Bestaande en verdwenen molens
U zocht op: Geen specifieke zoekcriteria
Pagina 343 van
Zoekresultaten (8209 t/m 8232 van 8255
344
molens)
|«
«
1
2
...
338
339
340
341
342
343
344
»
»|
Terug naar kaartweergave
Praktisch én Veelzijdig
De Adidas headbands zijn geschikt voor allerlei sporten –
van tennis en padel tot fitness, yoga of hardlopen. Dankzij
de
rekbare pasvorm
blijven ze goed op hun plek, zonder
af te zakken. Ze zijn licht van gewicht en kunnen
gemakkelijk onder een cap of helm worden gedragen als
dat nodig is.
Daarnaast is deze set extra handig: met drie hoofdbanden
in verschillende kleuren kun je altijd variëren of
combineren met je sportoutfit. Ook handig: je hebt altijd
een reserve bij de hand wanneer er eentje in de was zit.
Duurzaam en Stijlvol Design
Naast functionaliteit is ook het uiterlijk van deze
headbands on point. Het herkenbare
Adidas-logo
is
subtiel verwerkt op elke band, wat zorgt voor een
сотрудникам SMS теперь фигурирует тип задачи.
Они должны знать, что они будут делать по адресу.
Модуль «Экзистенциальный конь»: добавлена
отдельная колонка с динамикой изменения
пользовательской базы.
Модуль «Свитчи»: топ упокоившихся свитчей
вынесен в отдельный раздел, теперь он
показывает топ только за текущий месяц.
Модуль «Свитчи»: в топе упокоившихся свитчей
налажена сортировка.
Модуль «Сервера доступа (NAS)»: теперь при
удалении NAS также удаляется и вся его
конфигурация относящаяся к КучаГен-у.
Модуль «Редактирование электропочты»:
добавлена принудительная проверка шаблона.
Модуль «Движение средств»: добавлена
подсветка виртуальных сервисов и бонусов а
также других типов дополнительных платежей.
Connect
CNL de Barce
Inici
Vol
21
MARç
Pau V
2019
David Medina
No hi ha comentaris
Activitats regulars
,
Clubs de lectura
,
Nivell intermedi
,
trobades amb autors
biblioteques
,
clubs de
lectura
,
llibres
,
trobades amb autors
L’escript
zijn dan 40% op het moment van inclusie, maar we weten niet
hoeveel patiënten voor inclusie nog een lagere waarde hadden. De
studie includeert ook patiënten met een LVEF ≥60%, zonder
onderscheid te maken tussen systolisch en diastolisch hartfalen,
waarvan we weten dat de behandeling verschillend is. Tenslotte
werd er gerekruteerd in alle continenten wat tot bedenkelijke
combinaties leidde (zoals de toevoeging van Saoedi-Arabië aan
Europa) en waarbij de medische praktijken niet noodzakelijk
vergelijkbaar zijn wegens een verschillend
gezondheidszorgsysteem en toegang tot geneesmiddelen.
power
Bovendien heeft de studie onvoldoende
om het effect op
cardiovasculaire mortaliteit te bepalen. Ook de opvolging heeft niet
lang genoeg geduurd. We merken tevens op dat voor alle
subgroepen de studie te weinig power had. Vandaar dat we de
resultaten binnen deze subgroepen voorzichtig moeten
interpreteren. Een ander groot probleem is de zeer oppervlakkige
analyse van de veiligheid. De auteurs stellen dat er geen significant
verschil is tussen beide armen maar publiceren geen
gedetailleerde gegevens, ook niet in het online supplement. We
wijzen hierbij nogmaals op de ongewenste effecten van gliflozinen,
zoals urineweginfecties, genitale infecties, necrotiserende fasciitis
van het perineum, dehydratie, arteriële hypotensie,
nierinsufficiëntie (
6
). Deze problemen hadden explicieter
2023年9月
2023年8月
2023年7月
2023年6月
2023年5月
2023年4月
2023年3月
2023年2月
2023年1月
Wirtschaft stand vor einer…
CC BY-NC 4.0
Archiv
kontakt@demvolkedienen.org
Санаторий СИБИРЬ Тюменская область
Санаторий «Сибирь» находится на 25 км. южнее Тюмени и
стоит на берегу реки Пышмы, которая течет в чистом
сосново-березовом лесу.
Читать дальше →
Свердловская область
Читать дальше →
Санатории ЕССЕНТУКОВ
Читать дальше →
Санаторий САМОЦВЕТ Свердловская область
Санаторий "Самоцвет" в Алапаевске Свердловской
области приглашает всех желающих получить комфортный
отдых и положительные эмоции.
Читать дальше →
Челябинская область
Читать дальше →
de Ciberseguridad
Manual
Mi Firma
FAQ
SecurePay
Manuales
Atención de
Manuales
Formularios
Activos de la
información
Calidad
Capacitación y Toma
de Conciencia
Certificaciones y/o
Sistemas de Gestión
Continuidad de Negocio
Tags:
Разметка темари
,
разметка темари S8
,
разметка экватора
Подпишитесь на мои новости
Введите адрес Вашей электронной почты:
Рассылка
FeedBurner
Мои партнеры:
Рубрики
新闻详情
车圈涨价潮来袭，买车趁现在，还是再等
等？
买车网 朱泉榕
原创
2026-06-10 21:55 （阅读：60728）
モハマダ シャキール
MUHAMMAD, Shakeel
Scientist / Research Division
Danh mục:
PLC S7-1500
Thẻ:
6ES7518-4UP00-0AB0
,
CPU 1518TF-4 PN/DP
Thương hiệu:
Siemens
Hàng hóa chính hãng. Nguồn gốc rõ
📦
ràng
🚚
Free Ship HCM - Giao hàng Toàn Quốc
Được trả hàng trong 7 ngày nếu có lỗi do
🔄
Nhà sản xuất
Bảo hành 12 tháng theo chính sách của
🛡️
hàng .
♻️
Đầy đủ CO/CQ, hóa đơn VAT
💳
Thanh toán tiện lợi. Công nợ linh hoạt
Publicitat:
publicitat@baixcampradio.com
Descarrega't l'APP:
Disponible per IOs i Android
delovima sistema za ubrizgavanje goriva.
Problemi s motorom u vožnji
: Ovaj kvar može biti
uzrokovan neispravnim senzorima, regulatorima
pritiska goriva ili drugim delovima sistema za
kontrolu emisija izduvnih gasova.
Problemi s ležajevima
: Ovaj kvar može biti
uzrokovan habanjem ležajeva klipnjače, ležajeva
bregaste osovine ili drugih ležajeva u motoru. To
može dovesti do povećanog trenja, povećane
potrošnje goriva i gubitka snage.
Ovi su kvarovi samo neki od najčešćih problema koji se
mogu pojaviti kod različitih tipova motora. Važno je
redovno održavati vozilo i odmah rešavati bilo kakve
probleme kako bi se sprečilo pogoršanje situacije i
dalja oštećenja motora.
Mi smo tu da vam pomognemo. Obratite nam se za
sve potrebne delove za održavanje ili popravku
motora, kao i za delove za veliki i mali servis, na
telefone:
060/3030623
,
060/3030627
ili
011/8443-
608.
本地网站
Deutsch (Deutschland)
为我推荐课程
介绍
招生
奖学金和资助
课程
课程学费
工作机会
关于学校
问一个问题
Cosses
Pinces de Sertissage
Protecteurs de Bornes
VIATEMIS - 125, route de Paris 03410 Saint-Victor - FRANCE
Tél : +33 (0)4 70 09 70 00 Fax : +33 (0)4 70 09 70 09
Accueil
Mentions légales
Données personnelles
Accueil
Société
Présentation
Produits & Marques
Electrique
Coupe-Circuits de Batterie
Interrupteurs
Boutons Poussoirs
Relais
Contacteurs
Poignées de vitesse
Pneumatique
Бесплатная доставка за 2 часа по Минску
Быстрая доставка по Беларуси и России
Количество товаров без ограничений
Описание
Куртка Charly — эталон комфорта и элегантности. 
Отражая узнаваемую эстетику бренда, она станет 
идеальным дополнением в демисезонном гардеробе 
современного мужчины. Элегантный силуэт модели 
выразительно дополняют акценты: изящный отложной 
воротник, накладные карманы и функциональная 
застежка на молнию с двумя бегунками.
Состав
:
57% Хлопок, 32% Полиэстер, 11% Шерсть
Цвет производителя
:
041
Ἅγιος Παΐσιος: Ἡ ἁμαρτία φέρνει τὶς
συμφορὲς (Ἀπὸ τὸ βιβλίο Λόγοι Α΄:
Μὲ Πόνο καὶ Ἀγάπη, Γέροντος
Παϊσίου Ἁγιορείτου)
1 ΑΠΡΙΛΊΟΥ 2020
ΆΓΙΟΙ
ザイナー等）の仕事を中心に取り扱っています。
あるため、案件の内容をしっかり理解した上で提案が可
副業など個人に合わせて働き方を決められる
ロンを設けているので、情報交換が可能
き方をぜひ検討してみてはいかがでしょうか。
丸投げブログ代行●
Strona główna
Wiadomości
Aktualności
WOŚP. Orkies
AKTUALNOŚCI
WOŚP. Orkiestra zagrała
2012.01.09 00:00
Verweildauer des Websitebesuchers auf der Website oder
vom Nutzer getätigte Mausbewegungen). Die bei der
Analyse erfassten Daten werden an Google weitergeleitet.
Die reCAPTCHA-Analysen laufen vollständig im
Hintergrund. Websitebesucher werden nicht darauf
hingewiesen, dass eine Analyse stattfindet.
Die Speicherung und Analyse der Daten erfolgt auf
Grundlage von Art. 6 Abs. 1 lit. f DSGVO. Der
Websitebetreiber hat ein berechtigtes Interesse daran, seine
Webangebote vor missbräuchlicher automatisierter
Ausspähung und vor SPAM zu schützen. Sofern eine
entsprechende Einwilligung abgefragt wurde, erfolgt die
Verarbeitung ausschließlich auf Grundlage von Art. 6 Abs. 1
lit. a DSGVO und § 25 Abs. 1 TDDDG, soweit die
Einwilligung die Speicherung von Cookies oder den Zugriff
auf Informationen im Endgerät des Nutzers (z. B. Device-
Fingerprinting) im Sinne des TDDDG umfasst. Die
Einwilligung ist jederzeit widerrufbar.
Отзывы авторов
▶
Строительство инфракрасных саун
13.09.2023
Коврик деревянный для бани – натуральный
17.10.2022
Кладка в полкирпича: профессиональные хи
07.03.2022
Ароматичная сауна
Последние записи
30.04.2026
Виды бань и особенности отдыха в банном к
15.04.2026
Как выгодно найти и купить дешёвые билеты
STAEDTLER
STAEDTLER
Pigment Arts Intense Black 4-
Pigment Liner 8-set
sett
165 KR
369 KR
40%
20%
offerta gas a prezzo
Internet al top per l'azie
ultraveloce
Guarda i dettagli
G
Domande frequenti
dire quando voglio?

--------

Duplicate the lines from the very first one through the line containing "blijven ze goed op hun plek, zonder", including both ends, and leave every character unchanged.

Bestaande en verdwenen molens
U zocht op: Geen specifieke zoekcriteria
Pagina 343 van
Zoekresultaten (8209 t/m 8232 van 8255
344
molens)
|«
«
1
2
...
338
339
340
341
342
343
344
»
»|
Terug naar kaartweergave
Praktisch én Veelzijdig
De Adidas headbands zijn geschikt voor allerlei sporten –
van tennis en padel tot fitness, yoga of hardlopen. Dankzij
de
rekbare pasvorm
blijven ze goed op hun plek, zonder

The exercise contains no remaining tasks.